Wolfgang Arnoldt, Vizepräsident des Deutschen Alpenverein: „Die Energiekrise hat gezeigt,  wie abhängig Deutschland von teurem Öl und Gas ist. Diese Abhängigkeit schadet dem Klima  und kostet die Menschen viel Geld. Deshalb müssen wir jetzt die Elektrifizierung beschleunigen,  die Stromsteuer für alle senken und Wind- und Solarenergie konsequent weiter ausbauen. So profitieren die Menschen von günstigem Strom und wir werden langfristig krisensicher. Dabei ist  es wichtig, Natur- und Klimaschutz in Einklang zu bringen, um auch langfristig unsere  natürlichen Lebensgrundlagen, insbesondere in alpinen Regionen, zu sichern.” 
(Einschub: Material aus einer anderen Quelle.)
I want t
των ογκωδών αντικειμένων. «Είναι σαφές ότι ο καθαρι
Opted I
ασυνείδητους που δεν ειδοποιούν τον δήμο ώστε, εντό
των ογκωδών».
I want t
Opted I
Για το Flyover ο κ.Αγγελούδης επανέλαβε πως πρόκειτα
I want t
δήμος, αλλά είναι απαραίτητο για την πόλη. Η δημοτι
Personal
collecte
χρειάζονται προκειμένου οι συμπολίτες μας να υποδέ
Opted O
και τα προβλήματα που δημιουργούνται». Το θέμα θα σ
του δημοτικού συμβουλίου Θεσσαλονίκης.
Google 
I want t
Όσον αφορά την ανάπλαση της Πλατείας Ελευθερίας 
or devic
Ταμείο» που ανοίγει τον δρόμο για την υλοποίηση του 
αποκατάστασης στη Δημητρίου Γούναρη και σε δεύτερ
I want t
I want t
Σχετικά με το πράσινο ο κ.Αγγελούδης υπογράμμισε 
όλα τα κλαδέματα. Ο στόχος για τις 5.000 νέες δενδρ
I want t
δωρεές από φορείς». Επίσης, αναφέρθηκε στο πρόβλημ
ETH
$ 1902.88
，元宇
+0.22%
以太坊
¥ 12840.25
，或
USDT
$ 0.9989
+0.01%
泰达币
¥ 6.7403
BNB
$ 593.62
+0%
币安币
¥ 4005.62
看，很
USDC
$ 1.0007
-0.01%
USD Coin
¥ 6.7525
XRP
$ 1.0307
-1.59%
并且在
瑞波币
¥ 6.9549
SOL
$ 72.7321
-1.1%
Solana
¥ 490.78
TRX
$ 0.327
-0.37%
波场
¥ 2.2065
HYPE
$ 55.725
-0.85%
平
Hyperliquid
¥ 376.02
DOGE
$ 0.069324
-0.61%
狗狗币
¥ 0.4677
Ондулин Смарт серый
Marie-Theres Jung, Mitglied des Bundesvorstands der Katholischen Frauengemeinschaft  Deutschland: „Hohe Energiepreise treffen viele Frauen besonders hart, weil sie häufiger wenig  verdienen und besonders stark von Altersarmut betroffen sind. Würden diese Milliarden  stattdessen in die Energiewende vor Ort und den Ausbau des ÖPNV investiert, würden die  heimische Wirtschaft und insbesondere ländliche Räume enorm profitieren. Wir fordern eine Investitionsoffensive für den öffentlichen Nahverkehr für gute Bus- und Bahnverbindungen in der  Stadt und auf dem Land. Das entlastet Haushalte und sorgt dafür, dass die Menschen verlässlich von A nach B kommen. Damit alle Menschen mobil sein können, brauchen wir  zusätzlich ein bundesweites Sozialticket.“

Hintergrund: 

Der Klimaschutzbericht der Bundesregierung muss jährlich zum 30. Juni veröffentlicht und dem  Bundestag zugesandt werden. Er dokumentiert, wie stark Deutschland zum Klimawandel  beiträgt, welche Maßnahmen die Bundesregierung ergreift und ob diese ausreichen, um die  gesetzlich festgelegten Klimaziele zu erreichen. Mit Blick auf die bisherigen Veröffentlichungen  des Expertenrats für Klimafragen (Prüfbericht) ist zu erwarten, dass Deutschland insbesondere  in den Sektoren Verkehr und Gebäude zu wenig tut und die Ziele verfehlt.